* _TASK STATEMENT_:
Return the line that has "6,950,000 €" and all lines below it through the last, exactly as they stand; omit pictures.

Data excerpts
· · · · · · ·
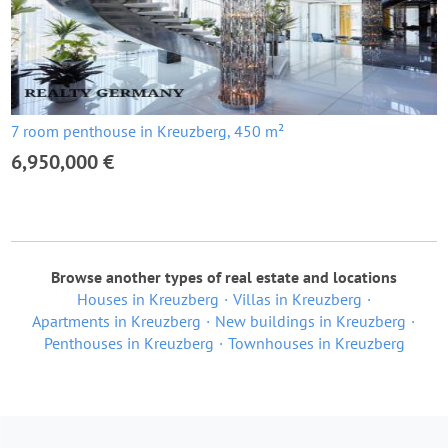
7 room penthouse in Kreuzberg, 450 m²
6,950,000 €
Browse another types of real estate and locations
Houses in Kreuzberg
Villas in Kreuzberg
Apartments in Kreuzberg
New buildings in Kreuzberg
Penthouses in Kreuzberg
Townhouses in Kreuzberg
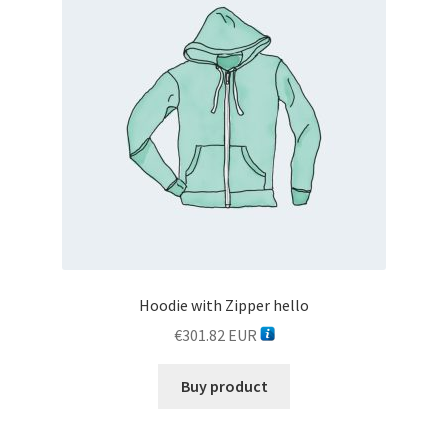
Hoodie with Zipper hello
€
301.82
EUR
Buy product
· · · · · · ·
* _TASK RESPONSE_:
6,950,000 €
Browse another types of real estate and locations
Houses in Kreuzberg
Villas in Kreuzberg
Apartments in Kreuzberg
New buildings in Kreuzberg
Penthouses in Kreuzberg
Townhouses in Kreuzberg
Hoodie with Zipper hello
€
301.82
EUR
Buy product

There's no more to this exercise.